My dad looked at me and said, “What happened?” I said, “I don’t know.” He goes, “Well, did you not tighten it up?” I go, “No, I assume you did.” So that’s a lesson I hang onto almost every single day: Never assume.
12. Each week, I ask a driver to give me a question for the next interview. The last one was from Ryan Truex, but he didn’t know it was for you specifically. His question is, if your life depended on it, what song could you sing 100 percent correctly, every word?
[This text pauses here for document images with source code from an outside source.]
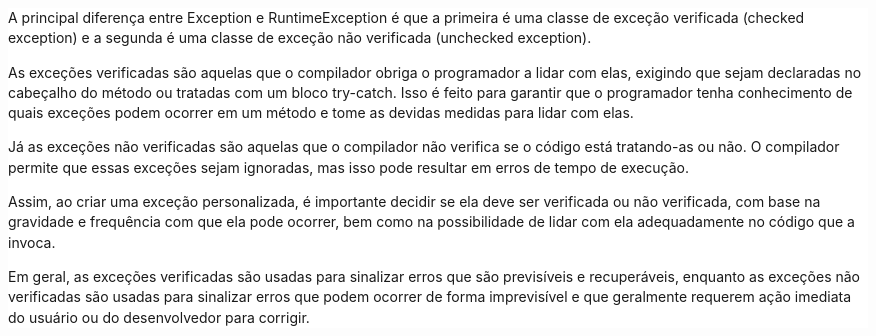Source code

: A principal diferença entre Exception e RuntimeException é que a primeira é uma classe de exceção verificada (checked exception) e a segunda é uma classe de exceção não verificada (unchecked exception).

As exceções verificadas são aquelas que o compilador obriga o programador a lidar com elas, exigindo que sejam declaradas no cabeçalho do método ou tratadas com um bloco try-catch. Isso é feito para garantir que o programador tenha conhecimento de quais exceções podem ocorrer em um método e tome as devidas medidas para lidar com elas.

Já as exceções não verificadas são aquelas que o compilador não verifica se o código está tratando-as ou não. O compilador permite que essas exceções sejam ignoradas, mas isso pode resultar em erros de tempo de execução.

Assim, ao criar uma exceção personalizada, é importante decidir se ela deve ser verificada ou não verificada, com base na gravidade e frequência com que ela pode ocorrer, bem como na possibilidade de lidar com ela adequadamente no código que a invoca.

Em geral, as exceções verificadas são usadas para sinalizar erros que são previsíveis e recuperáveis, enquanto as exceções não verificadas são usadas para sinalizar erros que podem ocorrer de forma imprevisível e que geralmente requerem ação imediata do usuário ou do desenvolvedor para corrigir.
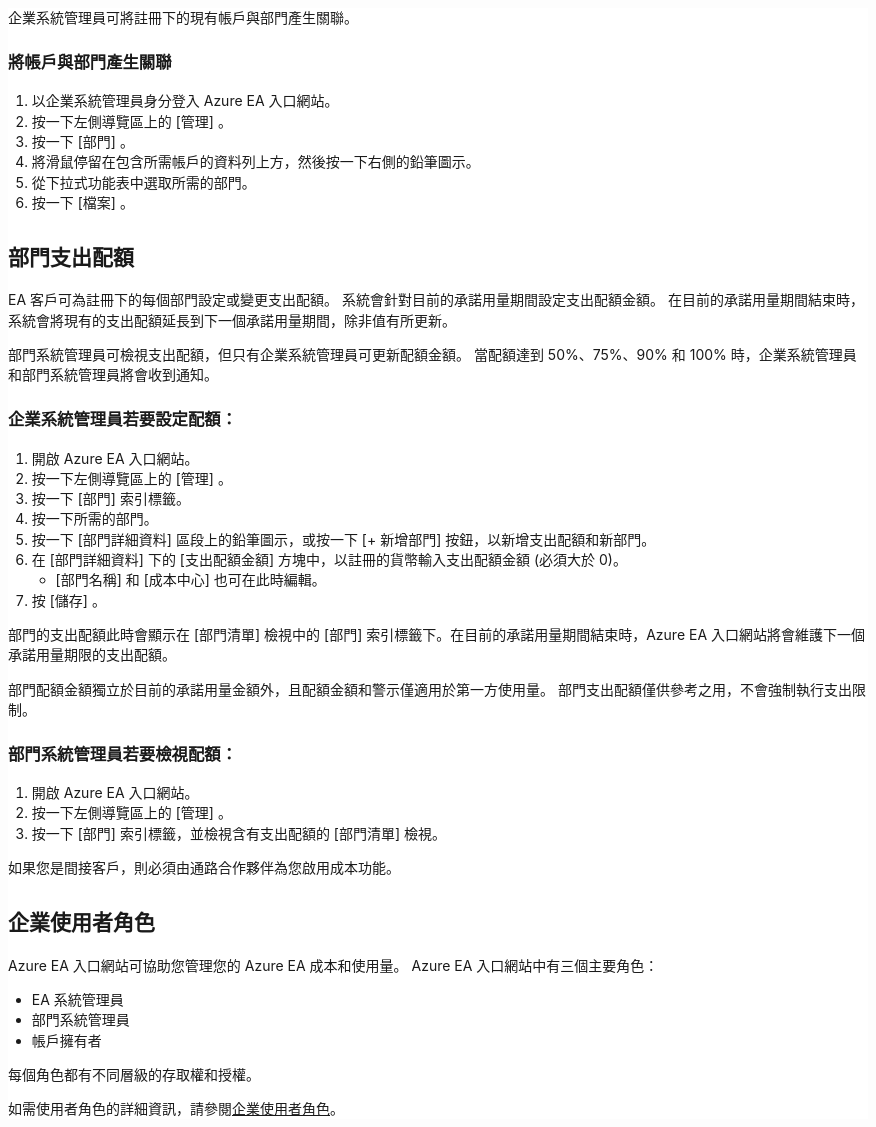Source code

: 企業系統管理員可將註冊下的現有帳戶與部門產生關聯。

### <a name="to-associate-an-account-to-a-department"></a>將帳戶與部門產生關聯

1. 以企業系統管理員身分登入 Azure EA 入口網站。
1. 按一下左側導覽區上的 [管理]  。
1. 按一下 [部門]  。
1. 將滑鼠停留在包含所需帳戶的資料列上方，然後按一下右側的鉛筆圖示。
1. 從下拉式功能表中選取所需的部門。
1. 按一下 [檔案]  。

## <a name="department-spending-quotas"></a>部門支出配額

EA 客戶可為註冊下的每個部門設定或變更支出配額。 系統會針對目前的承諾用量期間設定支出配額金額。 在目前的承諾用量期間結束時，系統會將現有的支出配額延長到下一個承諾用量期間，除非值有所更新。

部門系統管理員可檢視支出配額，但只有企業系統管理員可更新配額金額。 當配額達到 50%、75%、90% 和 100% 時，企業系統管理員和部門系統管理員將會收到通知。

### <a name="enterprise-administrator-to-set-the-quota"></a>企業系統管理員若要設定配額：

 1. 開啟 Azure EA 入口網站。
 1. 按一下左側導覽區上的 [管理]  。
 1. 按一下 [部門]  索引標籤。
 1. 按一下所需的部門。
 1. 按一下 [部門詳細資料] 區段上的鉛筆圖示，或按一下 [+ 新增部門]  按鈕，以新增支出配額和新部門。
 1. 在 [部門詳細資料] 下的 [支出配額金額] 方塊中，以註冊的貨幣輸入支出配額金額 (必須大於 0)。
    - [部門名稱] 和 [成本中心] 也可在此時編輯。
 1. 按 [儲存]  。

部門的支出配額此時會顯示在 [部門清單] 檢視中的 [部門] 索引標籤下。在目前的承諾用量期間結束時，Azure EA 入口網站將會維護下一個承諾用量期限的支出配額。

部門配額金額獨立於目前的承諾用量金額外，且配額金額和警示僅適用於第一方使用量。 部門支出配額僅供參考之用，不會強制執行支出限制。

### <a name="department-administrator-to-view-the-quota"></a>部門系統管理員若要檢視配額：

1. 開啟 Azure EA 入口網站。
1. 按一下左側導覽區上的 [管理]  。
1. 按一下 [部門]  索引標籤，並檢視含有支出配額的 [部門清單] 檢視。

如果您是間接客戶，則必須由通路合作夥伴為您啟用成本功能。

## <a name="enterprise-user-roles"></a>企業使用者角色

Azure EA 入口網站可協助您管理您的 Azure EA 成本和使用量。 Azure EA 入口網站中有三個主要角色：

- EA 系統管理員
- 部門系統管理員
- 帳戶擁有者

每個角色都有不同層級的存取權和授權。

如需使用者角色的詳細資訊，請參閱[企業使用者角色](https://docs.microsoft.com/azure/billing/billing-ea-portal-get-started#enterprise-user-roles)。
“The Chair” by George Strait.
Do you listen to that while you’re working?
I listen to country while I’m working out. People don’t know how I do it, but it’s about all I listen to. Every once in awhile, I get on a kick of hair metal rock from the ’70s, ’80s. On the way over here, I was jamming out to some Def Leppard and some L.A. Guns. For whatever reason, those are my two bands right now.
I don’t know who the next interview is going to be with, so you can either give a question any driver could answer or when I know who it is, I can double back with you.
(Ankrum said he’ll think of a specific question for the next person.)